A high (55%) proportion of patients submitted to long term lamivudine therapy displayed resistant mutations, with elevated viral load. The potential of transmission of such HBV mutants should be monitored. The identification of genotypes C and G, rarely detected in South America, seems to indicate a genotype distribution different to that observed in non treated patients. Disparities in routes of transmission (genotype G seems to be linked to homosexual behavior) and in pathogenic properties (genotype C is very aggressive) among HBV genotypes may explain the presence of rare genotypes in the present work.

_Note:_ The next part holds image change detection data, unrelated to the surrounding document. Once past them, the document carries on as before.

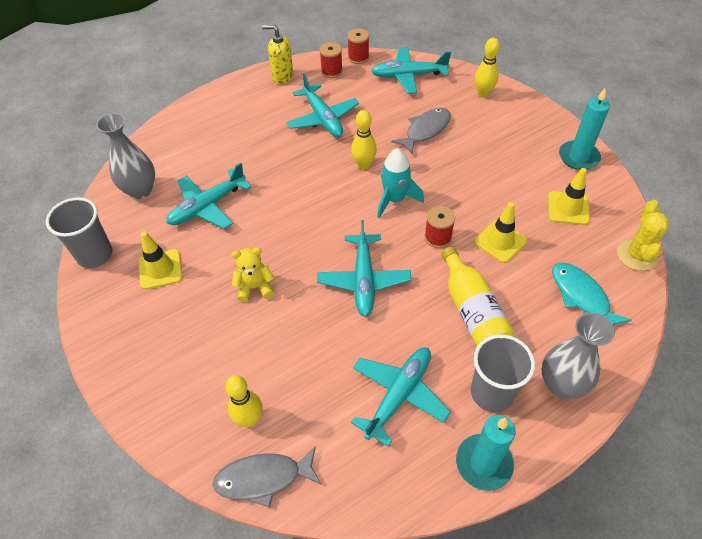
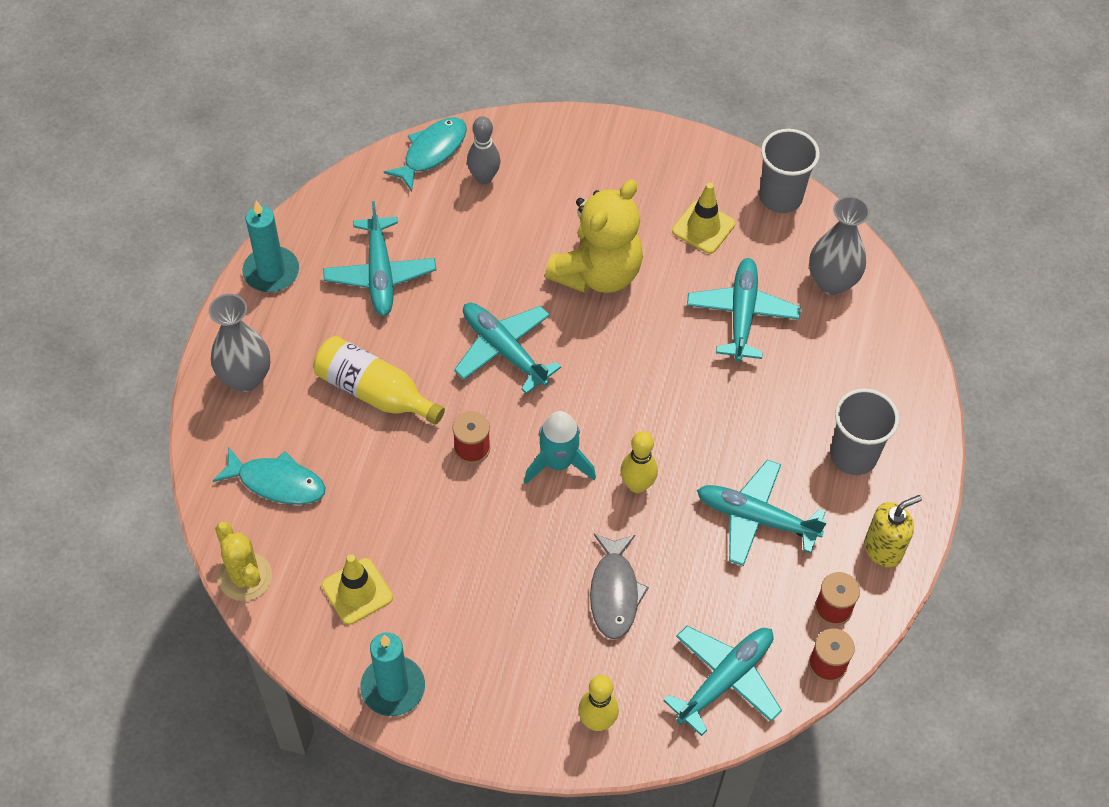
camera: 135 degrees right, 5 degrees up
(249, 419) = (484, 178): yellow bowling pin -> grey bowling pin
(255, 287) = (597, 273): yellow teddy bear -> yellow teddy bear, size x2.01
(263, 478) = (432, 152): grey fish -> turquoise fish
(491, 393) = (302, 329): grey cup -> grey cup (853, 455)
(500, 241) = (403, 491): yellow traffic cone -> none

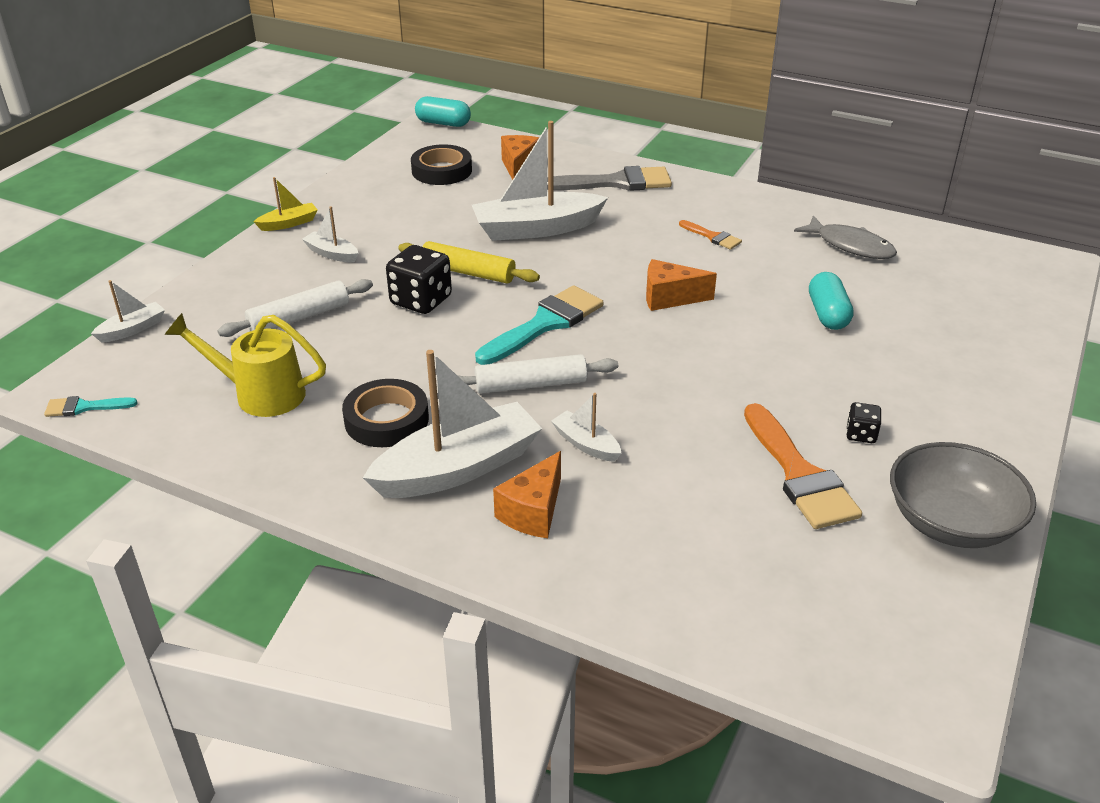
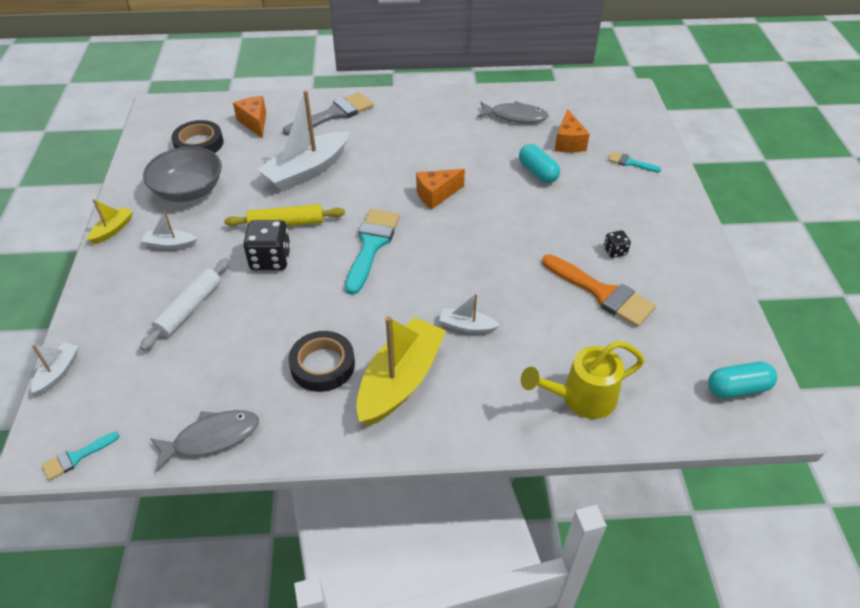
camera: 30 degrees left, 10 degrees up
(217, 442) = (211, 438): none -> grey fish
(260, 394) = (212, 384): yellow watering can -> yellow watering can (581, 398)
(443, 123) = (167, 101): turquoise capsule -> turquoise capsule (737, 388)
(458, 468) = (400, 381): white boat -> yellow boat
(531, 385) = (398, 296): white rolling pin -> none
(533, 512) = (472, 390): orange cheese -> orange cheese (568, 142)
(712, 237) = (428, 138): orange brush -> none
(951, 522) = (699, 290): grey bowl -> grey bowl (189, 190)
(976, 343) = (630, 163): none -> turquoise brush

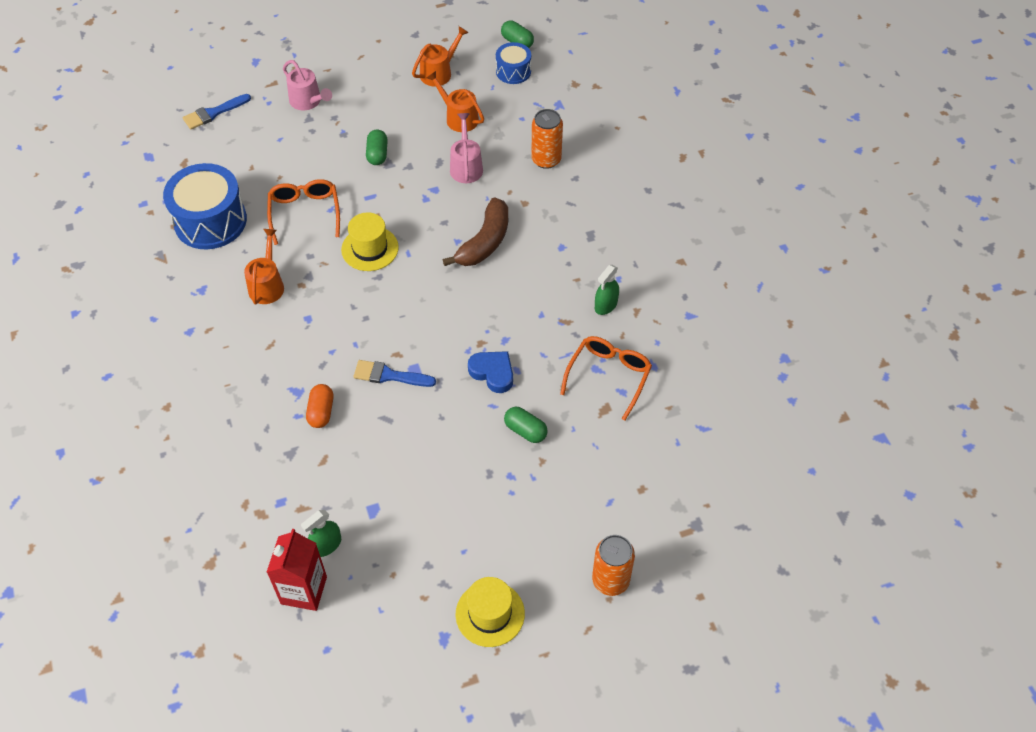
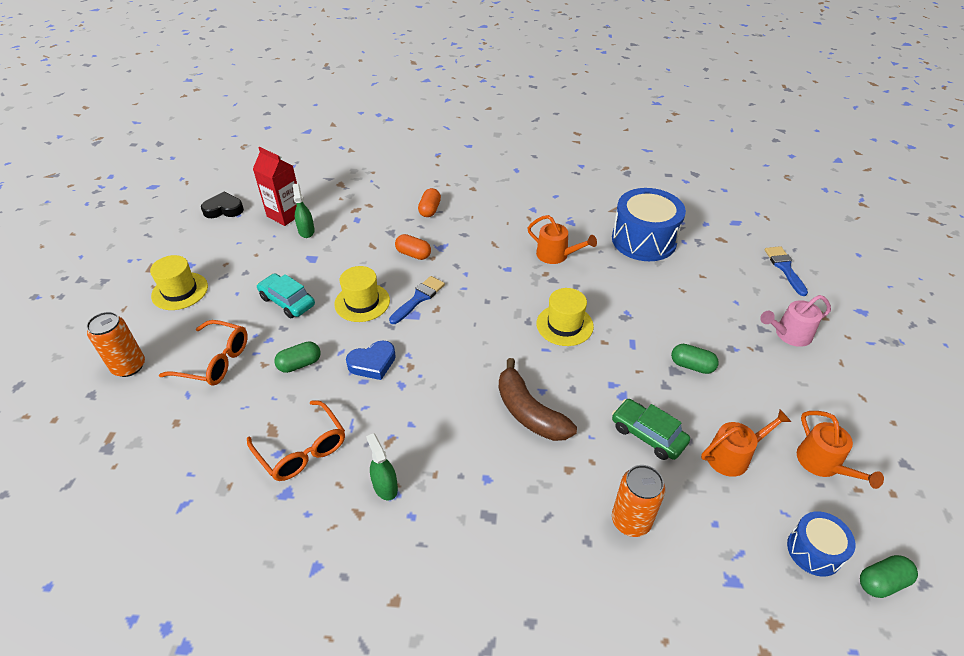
camera: 115 degrees right, 10 degrees down
(230, 433) = (430, 210): none -> orange capsule
(305, 213) = (629, 295): orange glasses -> orange glasses (215, 361)
(323, 676) = (224, 209): none -> black heart
(419, 422) = (362, 302): none -> yellow hat
(451, 492) = (287, 301): none -> turquoise car
(466, 166) = (648, 435): pink watering can -> green car

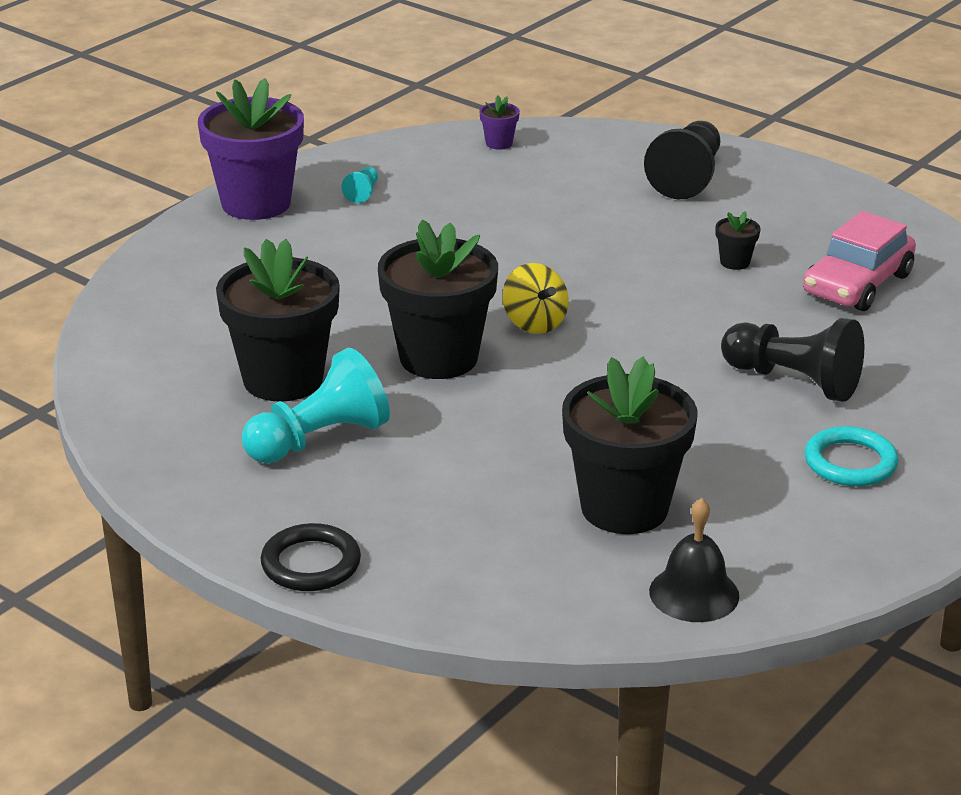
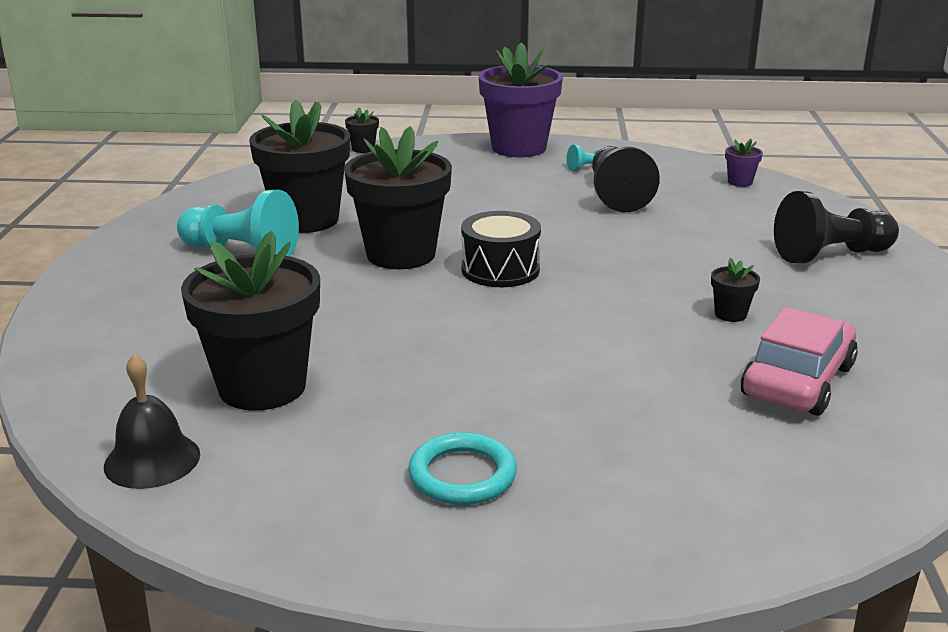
camera: 55 degrees right, 5 degrees down
(122, 284) = (363, 149): none -> black flower pot
(311, 563) = (76, 297): black ring -> none
(534, 323) = (500, 270): yellow spinning top -> black drum
(794, 381) = (570, 401): black pawn -> black pawn (617, 196)
(857, 284) = (797, 381): pink car -> pink car turned 120 degrees clockwise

拉米夫定是一种口服核苷类似物,广泛用于治疗慢性乙型肝炎。使用拉米夫定的主要局限性在于随着使用时间的推移,耐药突变的选择会增加。乙型肝炎病毒(HBV)分离株已被分为8个基因型(A至H),具有不同的地理分布。HBV基因型也可能影响致病特性和治疗特征。在此,我们分析了36例接受拉米夫定治疗12至84个月的患者的HBV基因型分布以及拉米夫定耐药突变的性质和频率。
一半患者为男同性恋者。仅4/36(11%)患者HBV DNA阴性。正如巴西人群所预期的那样,存在A基因型(24/32例阳性个体,75%)、D基因型(3/32,9.3%)和F基因型(1/32,3%)。1个样本来自C基因型,这是在巴西很少发现的基因型。3个样本来自G基因型,此前在巴西未检测到。在20/32(62%)例HBV DNA阳性样本中鉴定出拉米夫定耐药突变。有和没有拉米夫定耐药突变的患者的平均HBV载量差异不大(分别为2.7×10⁷和6.9×10⁷拷贝/mL)。15例患者出现L180M/M204V拉米夫定耐药双突变。在2例个体中发现了作为疫苗逃逸突变体的三重突变rt173V/180M/204V。对3株G基因型分离株进行了全序列测定。所有3株均显示L180M/M204V双突变,与其他全长G基因型分离株相比具有较大的遗传差异。
接受长期拉米夫定治疗的患者中,高比例(55%)出现耐药突变,病毒载量升高。应监测此类HBV突变体的传播潜力。在南美洲很少检测到的C和G基因型的鉴定似乎表明其基因型分布与未治疗患者中观察到的不同。HBV基因型在传播途径(G基因型似乎与同性恋行为有关)和致病特性(C基因型非常具有侵袭性)方面的差异可能解释了本研究中罕见基因型的存在。